Is there a way to force the coefficient of the independent variable to be a positive coefficient in the linear regression model used in R

Question

In lm(y ~ x1 + x2+ x3 +...+ xn) , not all independent variables are positive. For example, we know that x1 to x5 must have positive coefficients and x6 to x10 must have negative coefficients. However, when lm(y ~ x1 + x2+ x3 +...+ x10) is performed using R, some of x1 ~ x5 have negative coefficients and some of x6 ~ x10 have positive coefficients. is the data analysis result. I want to control this using a linear regression method, is there any good way?

Dev · Answer 1 · Mar 7, 2022

A Few Constraints

This is an example of Simpson's Paradox, which illustrates situations in which the sign of a correlation might change depending on whether or not another variable is included.

In the case of nls with algorithm = "port," upper and lower constraints can be defined.

If all coefficients should be non-negative, use nnnpls in the nnls package, which supports upper and lower 0 bounds, or nnls in the same package.

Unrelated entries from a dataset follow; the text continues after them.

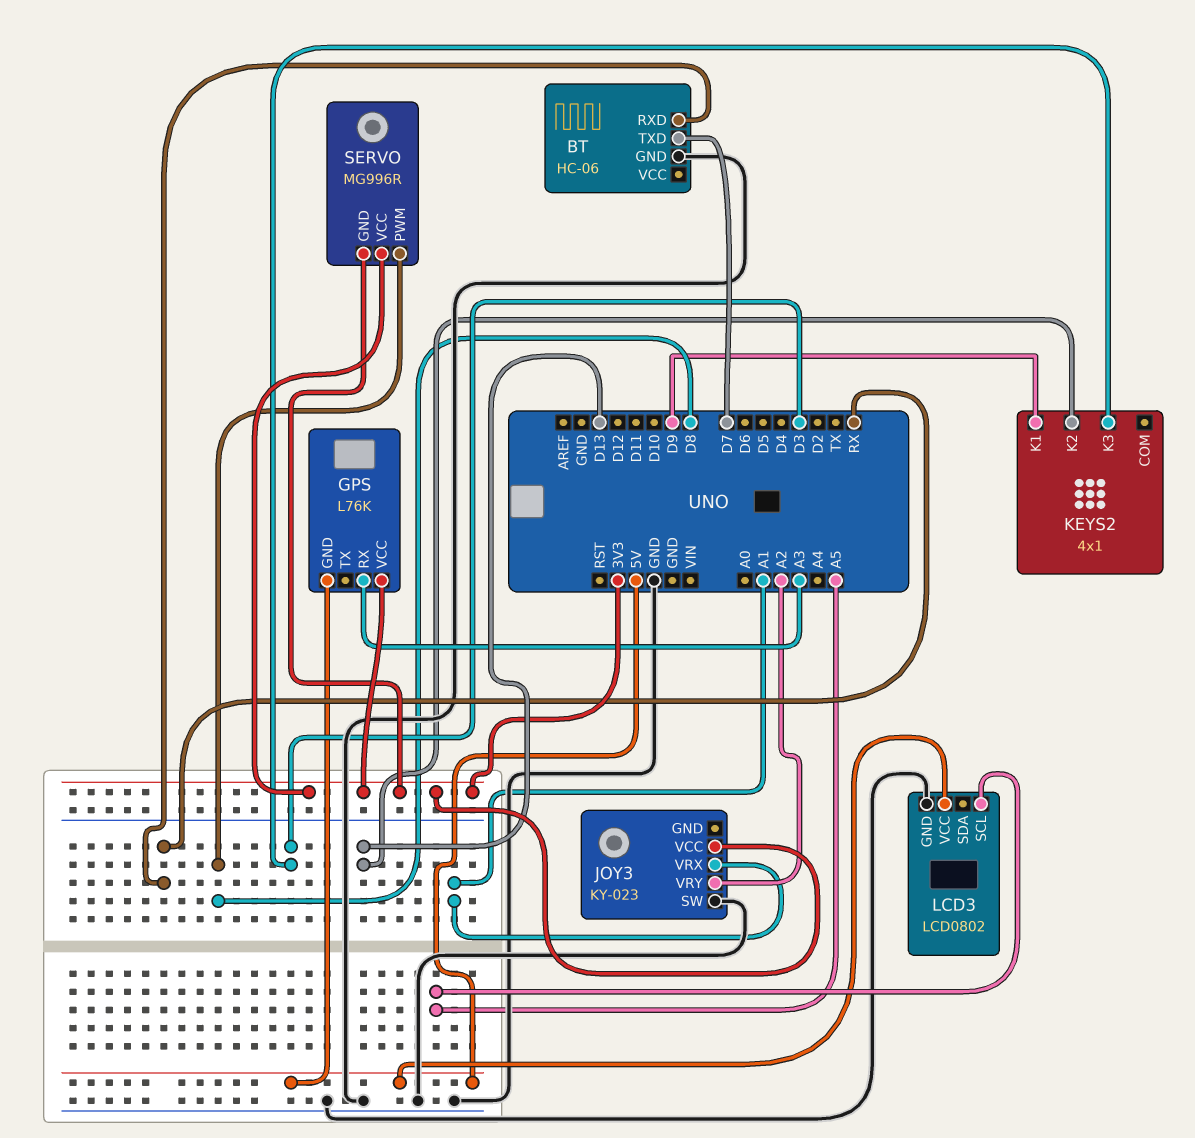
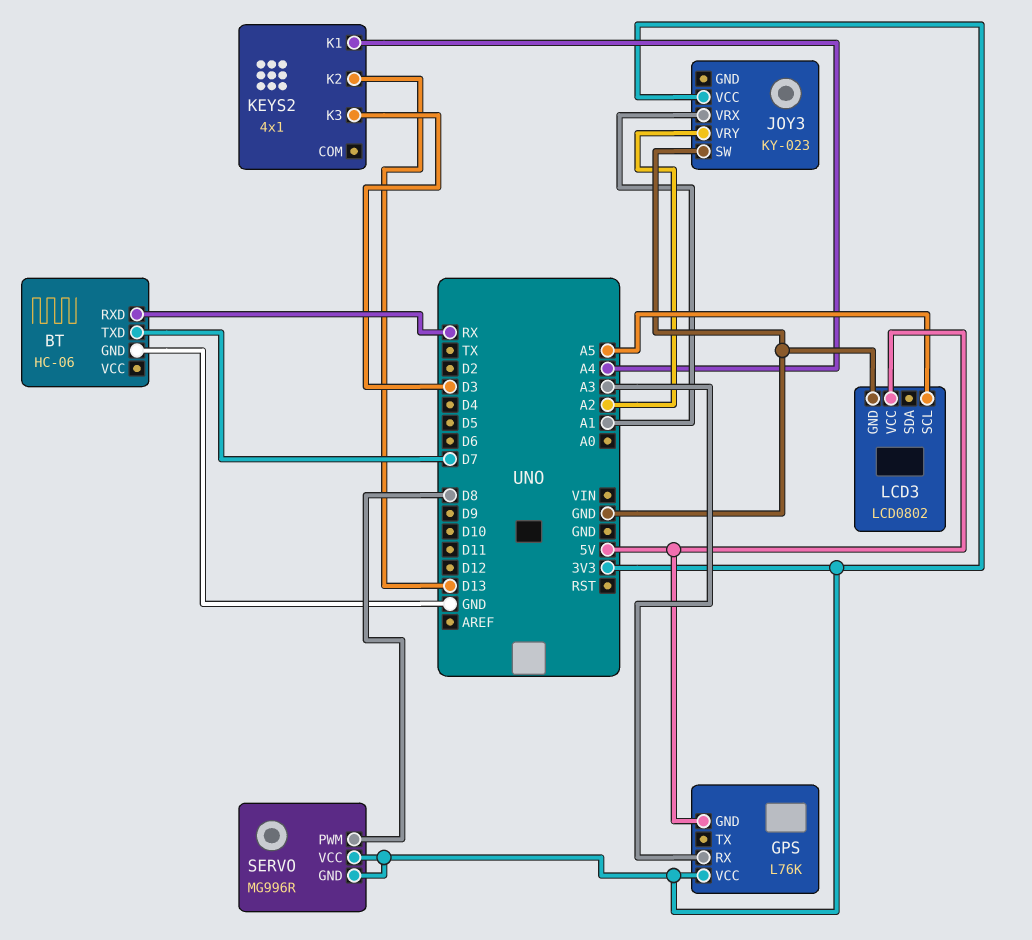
KEYS2 pin K1: D9 -> A4

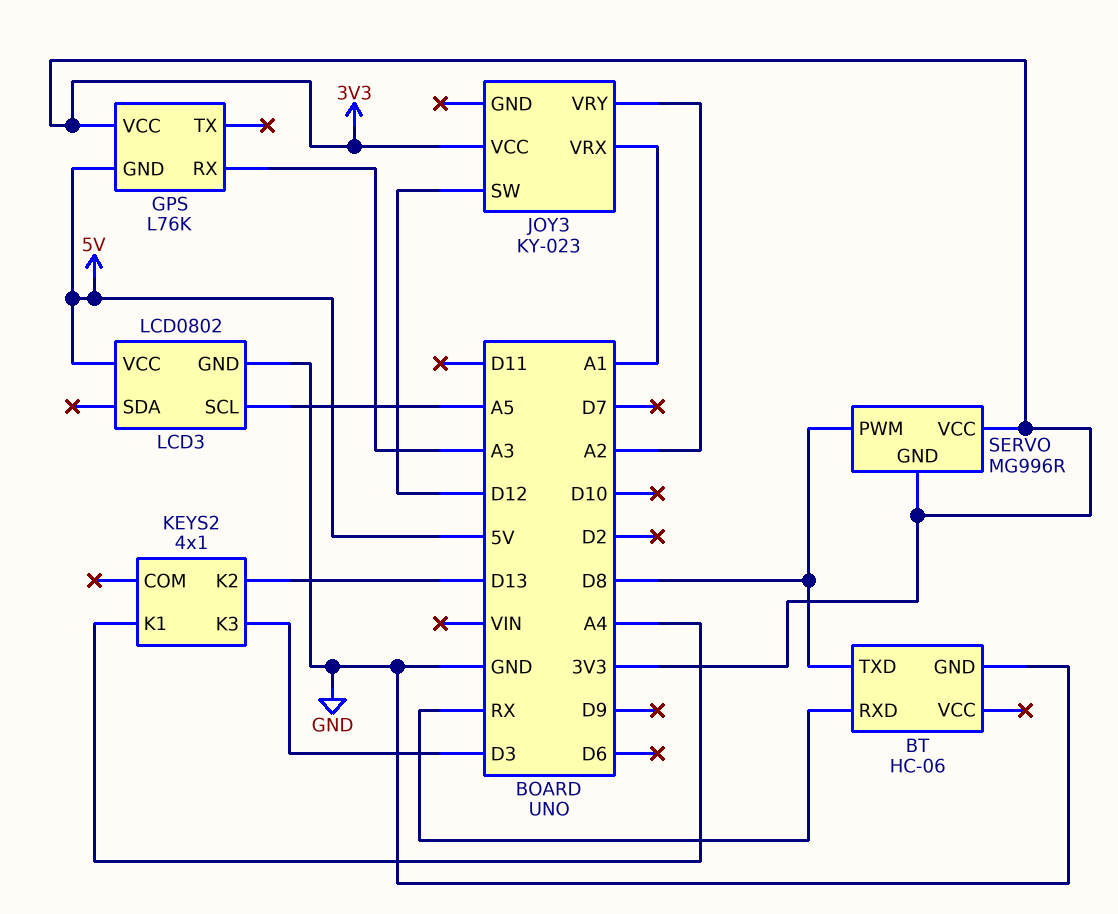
BT pin TXD: D7 -> D8
JOY3 pin SW: GND -> D12

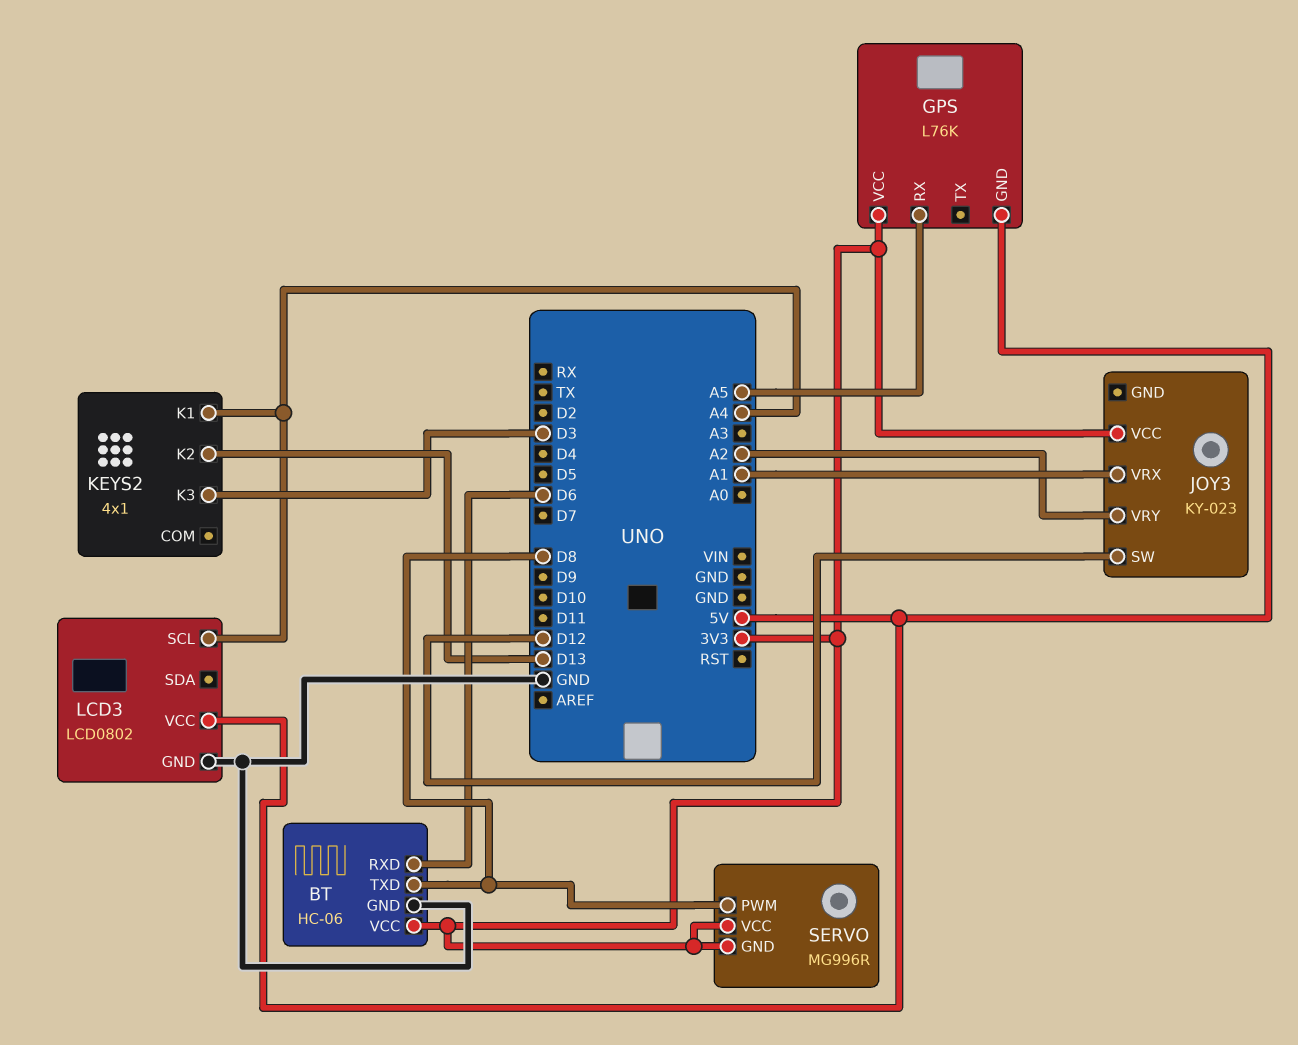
BT pin RXD: RX -> D6
BT pin VCC: none -> 3V3
GPS pin RX: A3 -> A5
LCD3 pin SCL: A5 -> A4

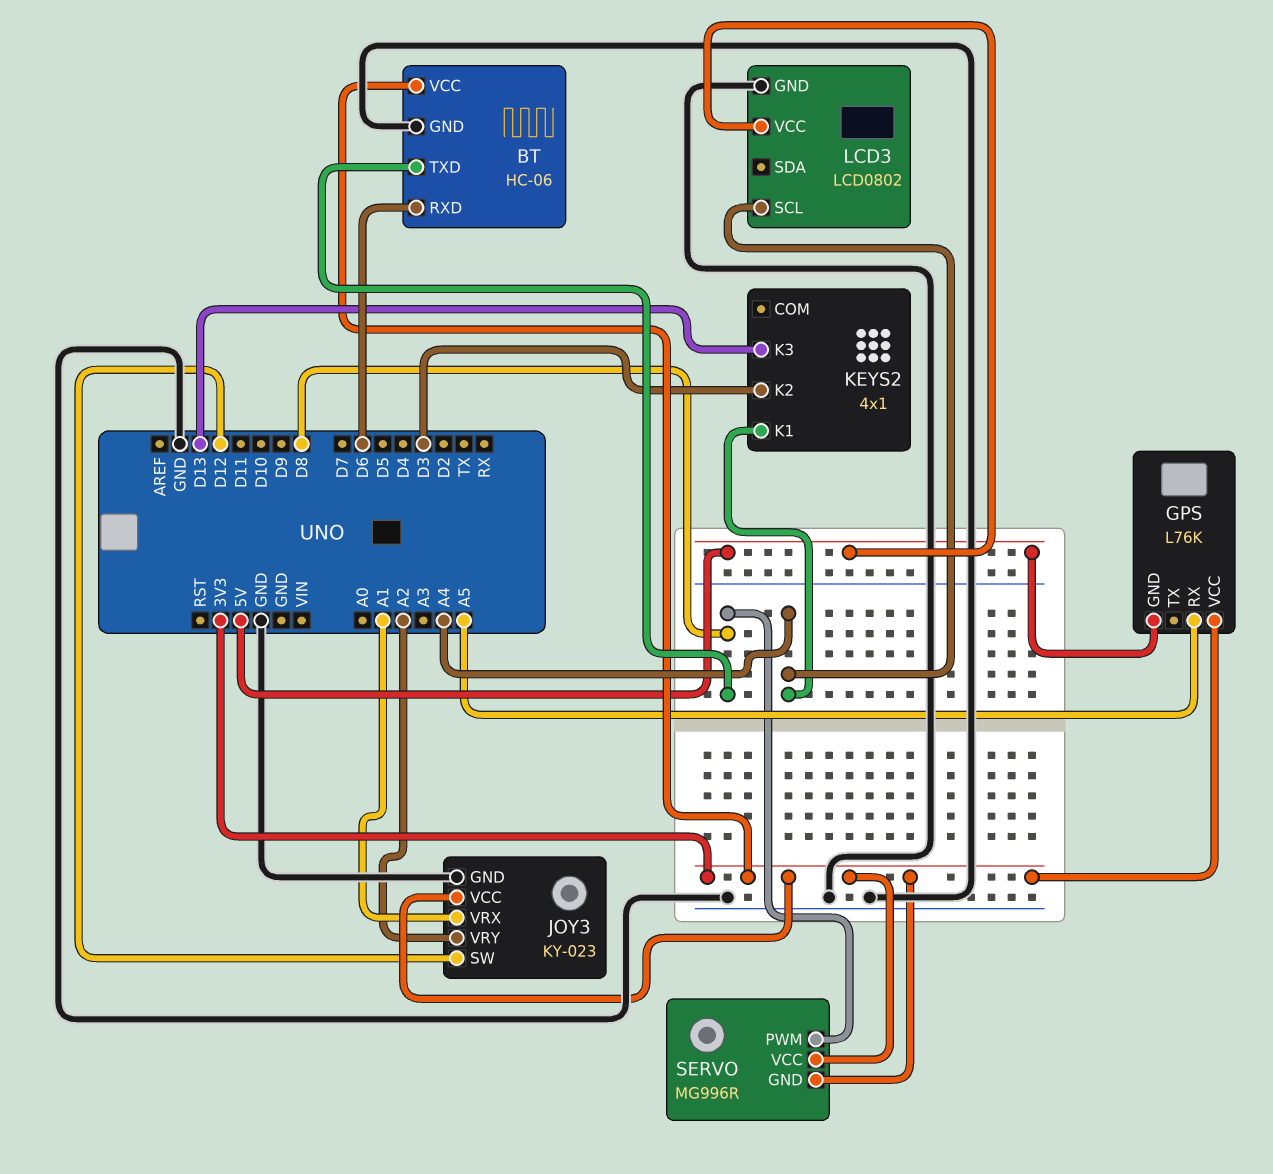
JOY3 pin GND: none -> GND
KEYS2 pin K2: D13 -> D3
KEYS2 pin K3: D3 -> D13

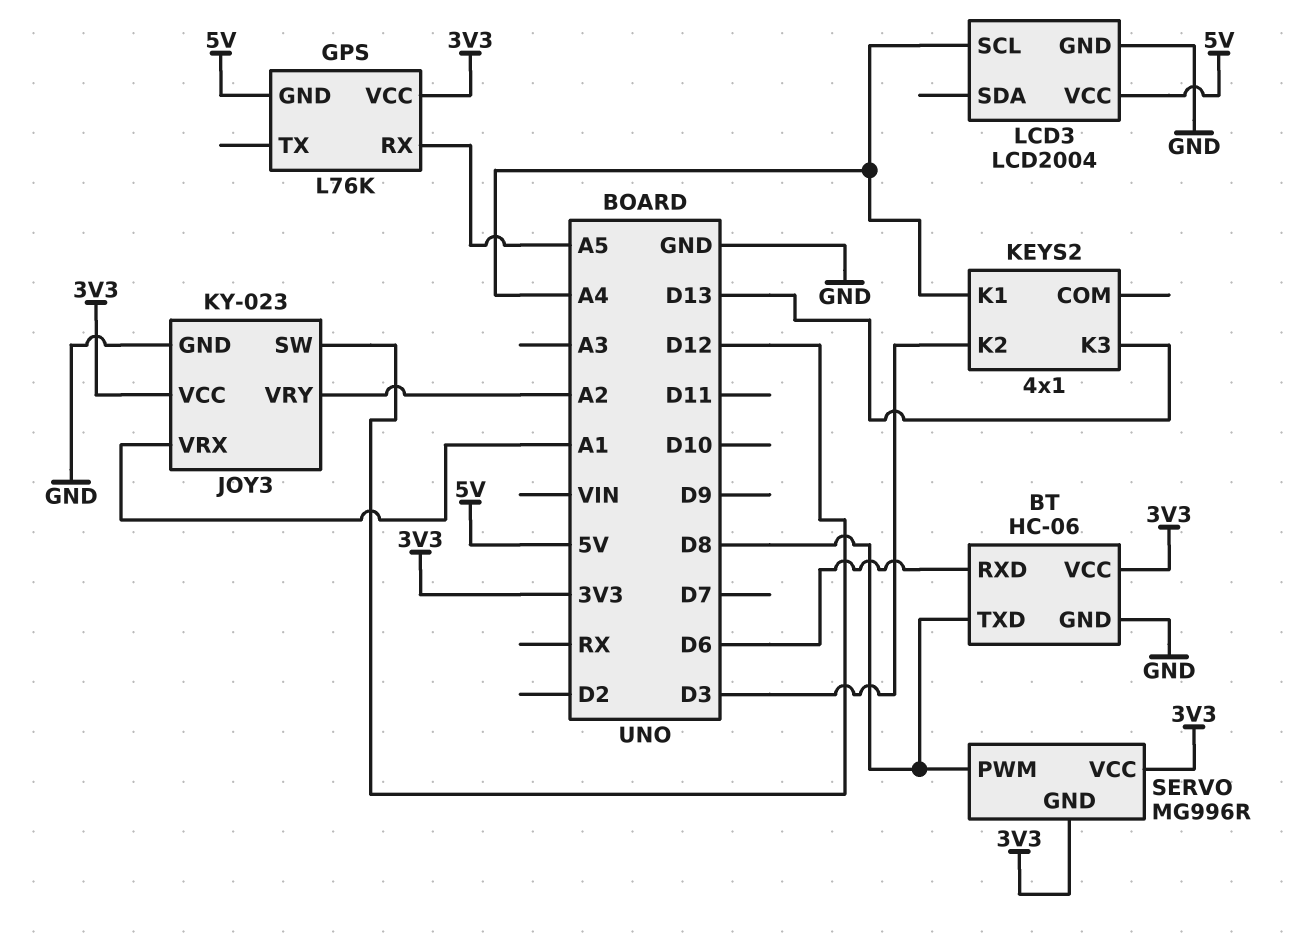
LCD3: LCD0802 -> LCD2004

In the bvls package, type bvls (bounded value least squares) and specify the bounds.
In the CVXR package's vignette, there is an example of executing non-negative least squares.

Use the quadprog package to reformulate it as a quadratic programming problem (see Wikipedia for the formulation).

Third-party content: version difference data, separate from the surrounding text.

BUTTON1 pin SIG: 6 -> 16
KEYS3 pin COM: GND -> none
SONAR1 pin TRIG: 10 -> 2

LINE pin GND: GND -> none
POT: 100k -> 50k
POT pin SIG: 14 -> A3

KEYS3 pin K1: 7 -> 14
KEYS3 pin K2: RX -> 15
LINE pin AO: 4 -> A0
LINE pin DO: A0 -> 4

The limSolve package contains nnls. To make it a non-negative least squares issue, delete the columns that should have negative coefficients.

The majority of these packages don't offer a formula interface and instead require a model matrix and dependent variable to be given as separate arguments. The model matrix can be calculated if df is a data frame containing the data and the first column is the dependent variable:

B <- model.matrix(~., df[-1])

and the dependent variable is

df[[1]]

Certain Penalties

Another option is to apply a penalty to the least squares objective function, such that it becomes the sum of the squares of the residuals plus one or more additional terms that are functions of the coefficients and tuning parameters. Despite the fact that this does not apply any strict limitations to ensure the appropriate signs, it may nevertheless result in the proper signs. This is especially helpful when the problem is poorly conditioned or there are more predictors than observations.

The ridge package's linearRidge function minimizes the sum of the squares of the residuals plus a penalty equal to lambda times the sum of squares of the coefficients. Lambda is a scalar tuning parameter that the software can determine automatically. When the lambda is zero, it reduces to least squares. The software has a formula technique, which, along with the automatic tuning, makes it quite simple to use.

glmnet introduces penalty terms with two tuning options. As special instances, least squares and ridge regression are included. It also allows for coefficient bounds. The two tuning parameters can be automatically set, although there is no formula technique and the operation is not as simple as in the ridge package. More information can be found in the vignettes that come with it.